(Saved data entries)
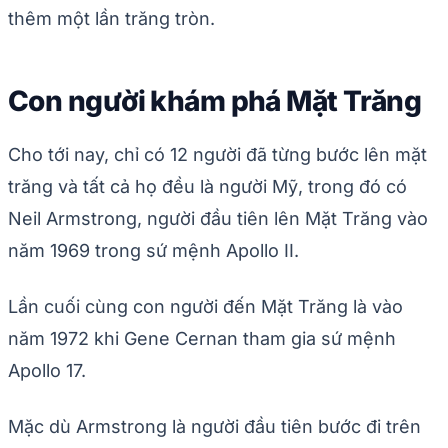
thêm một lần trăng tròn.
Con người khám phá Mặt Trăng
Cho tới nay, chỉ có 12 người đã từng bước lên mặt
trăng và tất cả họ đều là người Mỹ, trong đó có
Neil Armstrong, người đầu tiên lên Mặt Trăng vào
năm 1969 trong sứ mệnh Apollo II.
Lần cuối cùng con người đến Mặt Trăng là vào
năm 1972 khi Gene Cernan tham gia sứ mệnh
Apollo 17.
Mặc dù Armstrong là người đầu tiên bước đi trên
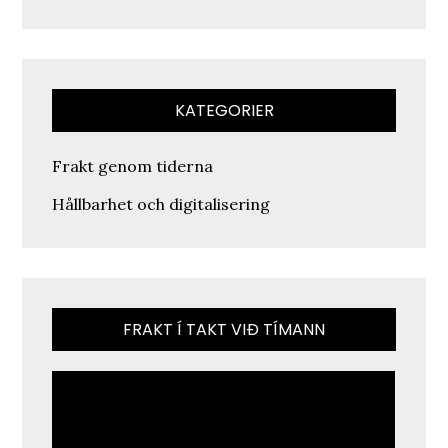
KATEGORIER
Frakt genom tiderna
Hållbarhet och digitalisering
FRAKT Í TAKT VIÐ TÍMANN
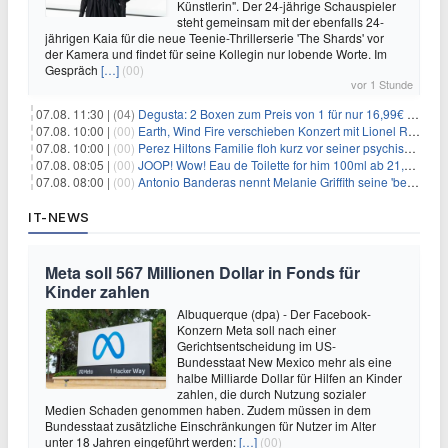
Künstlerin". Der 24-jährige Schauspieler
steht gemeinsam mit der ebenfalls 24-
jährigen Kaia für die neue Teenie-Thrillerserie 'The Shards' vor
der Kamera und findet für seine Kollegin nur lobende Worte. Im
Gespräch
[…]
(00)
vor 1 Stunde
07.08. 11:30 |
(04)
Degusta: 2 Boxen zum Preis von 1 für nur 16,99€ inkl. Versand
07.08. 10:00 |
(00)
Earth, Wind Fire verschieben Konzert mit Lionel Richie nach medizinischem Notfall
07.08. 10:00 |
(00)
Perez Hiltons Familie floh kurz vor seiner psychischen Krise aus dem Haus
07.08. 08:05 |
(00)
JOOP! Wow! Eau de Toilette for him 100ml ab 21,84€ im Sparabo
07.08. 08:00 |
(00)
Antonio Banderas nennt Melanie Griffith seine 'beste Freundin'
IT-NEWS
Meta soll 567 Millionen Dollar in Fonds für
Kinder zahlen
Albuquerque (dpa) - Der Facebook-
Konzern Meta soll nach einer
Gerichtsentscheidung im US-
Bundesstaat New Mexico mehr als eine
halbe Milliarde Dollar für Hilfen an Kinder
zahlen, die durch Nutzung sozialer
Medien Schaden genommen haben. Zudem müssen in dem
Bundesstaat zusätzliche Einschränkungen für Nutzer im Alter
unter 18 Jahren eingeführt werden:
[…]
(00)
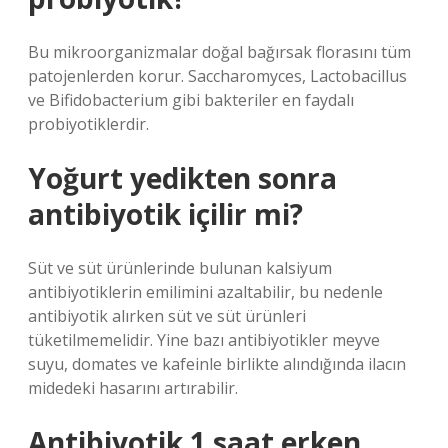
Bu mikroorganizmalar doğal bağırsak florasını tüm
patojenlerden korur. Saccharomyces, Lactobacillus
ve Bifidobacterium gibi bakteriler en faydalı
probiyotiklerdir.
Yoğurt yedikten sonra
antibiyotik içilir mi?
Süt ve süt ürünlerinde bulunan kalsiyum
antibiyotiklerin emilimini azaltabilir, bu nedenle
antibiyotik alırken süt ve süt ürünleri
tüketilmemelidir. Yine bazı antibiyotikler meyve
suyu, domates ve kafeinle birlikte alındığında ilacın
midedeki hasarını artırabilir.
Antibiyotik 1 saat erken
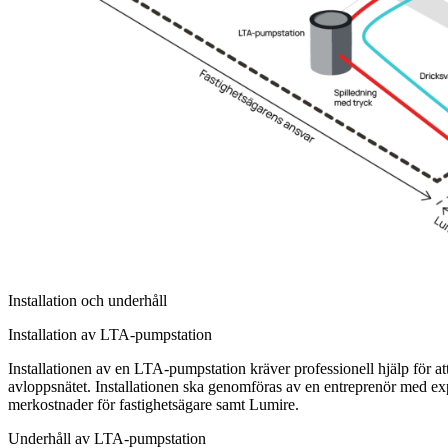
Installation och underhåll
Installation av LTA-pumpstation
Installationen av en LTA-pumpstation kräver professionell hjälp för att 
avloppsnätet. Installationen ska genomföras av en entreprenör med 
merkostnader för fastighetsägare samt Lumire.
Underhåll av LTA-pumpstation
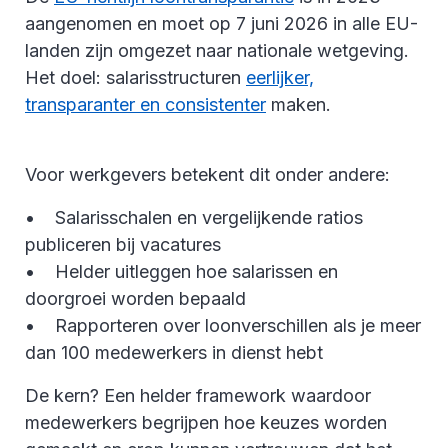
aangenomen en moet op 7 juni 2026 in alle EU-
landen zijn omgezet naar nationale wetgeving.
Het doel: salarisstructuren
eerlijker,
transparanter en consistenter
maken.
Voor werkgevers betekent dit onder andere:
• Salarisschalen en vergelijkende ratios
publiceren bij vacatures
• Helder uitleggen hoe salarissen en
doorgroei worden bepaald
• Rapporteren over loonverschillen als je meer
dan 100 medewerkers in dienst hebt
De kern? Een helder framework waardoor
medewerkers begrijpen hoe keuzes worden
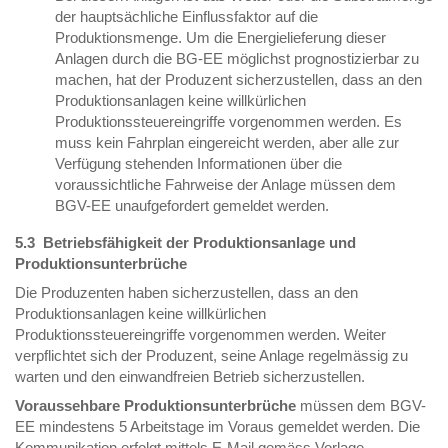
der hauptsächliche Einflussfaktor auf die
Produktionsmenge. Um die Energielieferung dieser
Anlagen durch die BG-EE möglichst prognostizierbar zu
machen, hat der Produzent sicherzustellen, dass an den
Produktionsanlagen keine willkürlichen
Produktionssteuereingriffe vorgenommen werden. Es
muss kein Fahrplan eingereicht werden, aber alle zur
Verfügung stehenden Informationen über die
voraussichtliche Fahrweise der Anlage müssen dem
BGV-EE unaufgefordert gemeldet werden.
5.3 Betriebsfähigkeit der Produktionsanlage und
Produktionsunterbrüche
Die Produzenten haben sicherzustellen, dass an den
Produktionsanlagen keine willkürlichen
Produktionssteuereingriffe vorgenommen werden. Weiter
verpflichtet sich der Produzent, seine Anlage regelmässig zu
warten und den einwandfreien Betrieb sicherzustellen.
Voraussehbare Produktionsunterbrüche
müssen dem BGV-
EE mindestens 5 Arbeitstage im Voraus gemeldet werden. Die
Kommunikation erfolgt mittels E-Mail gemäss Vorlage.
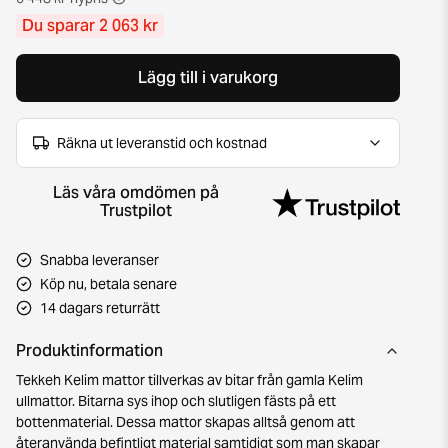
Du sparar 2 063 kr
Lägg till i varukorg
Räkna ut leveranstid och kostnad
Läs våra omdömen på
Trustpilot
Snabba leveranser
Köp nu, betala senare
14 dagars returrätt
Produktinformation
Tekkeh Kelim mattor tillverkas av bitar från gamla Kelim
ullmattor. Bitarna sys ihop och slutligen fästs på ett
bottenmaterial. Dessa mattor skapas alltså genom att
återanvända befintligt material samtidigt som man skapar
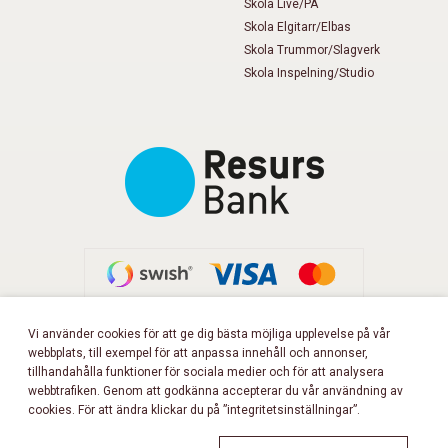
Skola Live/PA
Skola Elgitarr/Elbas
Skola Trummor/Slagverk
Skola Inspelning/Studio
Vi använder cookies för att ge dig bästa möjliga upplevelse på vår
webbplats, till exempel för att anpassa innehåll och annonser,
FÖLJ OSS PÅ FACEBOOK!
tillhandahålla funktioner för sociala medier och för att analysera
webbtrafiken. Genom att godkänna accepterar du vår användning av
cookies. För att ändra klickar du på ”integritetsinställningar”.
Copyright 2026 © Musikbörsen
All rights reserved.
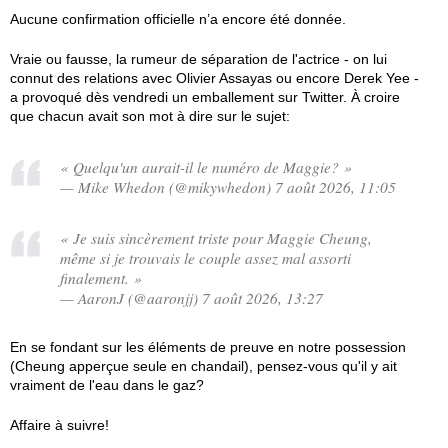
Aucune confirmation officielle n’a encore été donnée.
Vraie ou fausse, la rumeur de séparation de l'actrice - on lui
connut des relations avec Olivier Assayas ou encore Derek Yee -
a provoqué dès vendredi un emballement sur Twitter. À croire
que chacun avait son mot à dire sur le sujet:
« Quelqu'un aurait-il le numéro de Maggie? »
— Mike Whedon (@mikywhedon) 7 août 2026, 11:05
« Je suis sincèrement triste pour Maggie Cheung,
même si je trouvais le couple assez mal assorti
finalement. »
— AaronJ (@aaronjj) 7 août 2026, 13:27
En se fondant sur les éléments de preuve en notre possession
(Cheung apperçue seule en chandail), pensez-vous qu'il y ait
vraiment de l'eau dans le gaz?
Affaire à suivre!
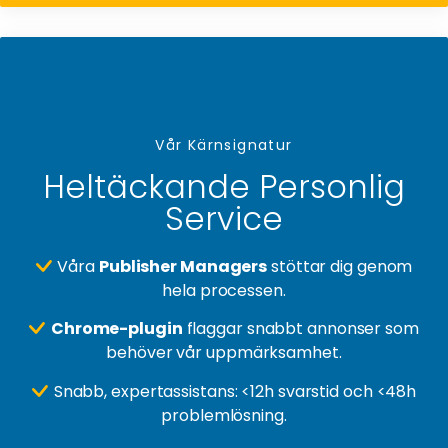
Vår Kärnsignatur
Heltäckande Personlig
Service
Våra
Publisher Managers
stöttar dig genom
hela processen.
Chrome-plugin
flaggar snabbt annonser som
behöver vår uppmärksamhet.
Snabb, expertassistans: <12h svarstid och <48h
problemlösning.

TASK OBJECTIVE - In your copy of the entries above, keep the text exact and leave out the pictures.

OUTPUT FOR THIS EXERCISE -
thêm một lần trăng tròn.
Con người khám phá Mặt Trăng
Cho tới nay, chỉ có 12 người đã từng bước lên mặt
trăng và tất cả họ đều là người Mỹ, trong đó có
Neil Armstrong, người đầu tiên lên Mặt Trăng vào
năm 1969 trong sứ mệnh Apollo II.
Lần cuối cùng con người đến Mặt Trăng là vào
năm 1972 khi Gene Cernan tham gia sứ mệnh
Apollo 17.
Mặc dù Armstrong là người đầu tiên bước đi trên
KATEGORIER
Frakt genom tiderna
Hållbarhet och digitalisering
FRAKT Í TAKT VIÐ TÍMANN
Künstlerin". Der 24-jährige Schauspieler
steht gemeinsam mit der ebenfalls 24-
jährigen Kaia für die neue Teenie-Thrillerserie 'The Shards' vor
der Kamera und findet für seine Kollegin nur lobende Worte. Im
Gespräch
[…]
(00)
vor 1 Stunde
07.08. 11:30 |
(04)
Degusta: 2 Boxen zum Preis von 1 für nur 16,99€ inkl. Versand
07.08. 10:00 |
(00)
Earth, Wind Fire verschieben Konzert mit Lionel Richie nach medizinischem Notfall
07.08. 10:00 |
(00)
Perez Hiltons Familie floh kurz vor seiner psychischen Krise aus dem Haus
07.08. 08:05 |
(00)
JOOP! Wow! Eau de Toilette for him 100ml ab 21,84€ im Sparabo
07.08. 08:00 |
(00)
Antonio Banderas nennt Melanie Griffith seine 'beste Freundin'
IT-NEWS
Meta soll 567 Millionen Dollar in Fonds für
Kinder zahlen
Albuquerque (dpa) - Der Facebook-
Konzern Meta soll nach einer
Gerichtsentscheidung im US-
Bundesstaat New Mexico mehr als eine
halbe Milliarde Dollar für Hilfen an Kinder
zahlen, die durch Nutzung sozialer
Medien Schaden genommen haben. Zudem müssen in dem
Bundesstaat zusätzliche Einschränkungen für Nutzer im Alter
unter 18 Jahren eingeführt werden:
[…]
(00)
Bu mikroorganizmalar doğal bağırsak florasını tüm
patojenlerden korur. Saccharomyces, Lactobacillus
ve Bifidobacterium gibi bakteriler en faydalı
probiyotiklerdir.
Yoğurt yedikten sonra
antibiyotik içilir mi?
Süt ve süt ürünlerinde bulunan kalsiyum
antibiyotiklerin emilimini azaltabilir, bu nedenle
antibiyotik alırken süt ve süt ürünleri
tüketilmemelidir. Yine bazı antibiyotikler meyve
suyu, domates ve kafeinle birlikte alındığında ilacın
midedeki hasarını artırabilir.
Antibiyotik 1 saat erken
Installation och underhåll
Installation av LTA-pumpstation
Installationen av en LTA-pumpstation kräver professionell hjälp för att 
avloppsnätet. Installationen ska genomföras av en entreprenör med 
merkostnader för fastighetsägare samt Lumire.
Underhåll av LTA-pumpstation
aangenomen en moet op 7 juni 2026 in alle EU-
landen zijn omgezet naar nationale wetgeving.
Het doel: salarisstructuren
eerlijker,
transparanter en consistenter
maken.
Voor werkgevers betekent dit onder andere:
• Salarisschalen en vergelijkende ratios
publiceren bij vacatures
• Helder uitleggen hoe salarissen en
doorgroei worden bepaald
• Rapporteren over loonverschillen als je meer
dan 100 medewerkers in dienst hebt
De kern? Een helder framework waardoor
medewerkers begrijpen hoe keuzes worden
der hauptsächliche Einflussfaktor auf die
Produktionsmenge. Um die Energielieferung dieser
Anlagen durch die BG-EE möglichst prognostizierbar zu
machen, hat der Produzent sicherzustellen, dass an den
Produktionsanlagen keine willkürlichen
Produktionssteuereingriffe vorgenommen werden. Es
muss kein Fahrplan eingereicht werden, aber alle zur
Verfügung stehenden Informationen über die
voraussichtliche Fahrweise der Anlage müssen dem
BGV-EE unaufgefordert gemeldet werden.
5.3 Betriebsfähigkeit der Produktionsanlage und
Produktionsunterbrüche
Die Produzenten haben sicherzustellen, dass an den
Produktionsanlagen keine willkürlichen
Produktionssteuereingriffe vorgenommen werden. Weiter
verpflichtet sich der Produzent, seine Anlage regelmässig zu
warten und den einwandfreien Betrieb sicherzustellen.
Voraussehbare Produktionsunterbrüche
müssen dem BGV-
EE mindestens 5 Arbeitstage im Voraus gemeldet werden. Die
Kommunikation erfolgt mittels E-Mail gemäss Vorlage.
Du sparar 2 063 kr
Lägg till i varukorg
Räkna ut leveranstid och kostnad
Läs våra omdömen på
Trustpilot
Snabba leveranser
Köp nu, betala senare
14 dagars returrätt
Produktinformation
Tekkeh Kelim mattor tillverkas av bitar från gamla Kelim
ullmattor. Bitarna sys ihop och slutligen fästs på ett
bottenmaterial. Dessa mattor skapas alltså genom att
återanvända befintligt material samtidigt som man skapar
Skola Live/PA
Skola Elgitarr/Elbas
Skola Trummor/Slagverk
Skola Inspelning/Studio
Vi använder cookies för att ge dig bästa möjliga upplevelse på vår
webbplats, till exempel för att anpassa innehåll och annonser,
FÖLJ OSS PÅ FACEBOOK!
tillhandahålla funktioner för sociala medier och för att analysera
webbtrafiken. Genom att godkänna accepterar du vår användning av
cookies. För att ändra klickar du på ”integritetsinställningar”.
Copyright 2026 © Musikbörsen
All rights reserved.
Aucune confirmation officielle n’a encore été donnée.
Vraie ou fausse, la rumeur de séparation de l'actrice - on lui
connut des relations avec Olivier Assayas ou encore Derek Yee -
a provoqué dès vendredi un emballement sur Twitter. À croire
que chacun avait son mot à dire sur le sujet:
« Quelqu'un aurait-il le numéro de Maggie? »
— Mike Whedon (@mikywhedon) 7 août 2026, 11:05
« Je suis sincèrement triste pour Maggie Cheung,
même si je trouvais le couple assez mal assorti
finalement. »
— AaronJ (@aaronjj) 7 août 2026, 13:27
En se fondant sur les éléments de preuve en notre possession
(Cheung apperçue seule en chandail), pensez-vous qu'il y ait
vraiment de l'eau dans le gaz?
Affaire à suivre!
Vår Kärnsignatur
Heltäckande Personlig
Service
Våra
Publisher Managers
stöttar dig genom
hela processen.
Chrome-plugin
flaggar snabbt annonser som
behöver vår uppmärksamhet.
Snabb, expertassistans: <12h svarstid och <48h
problemlösning.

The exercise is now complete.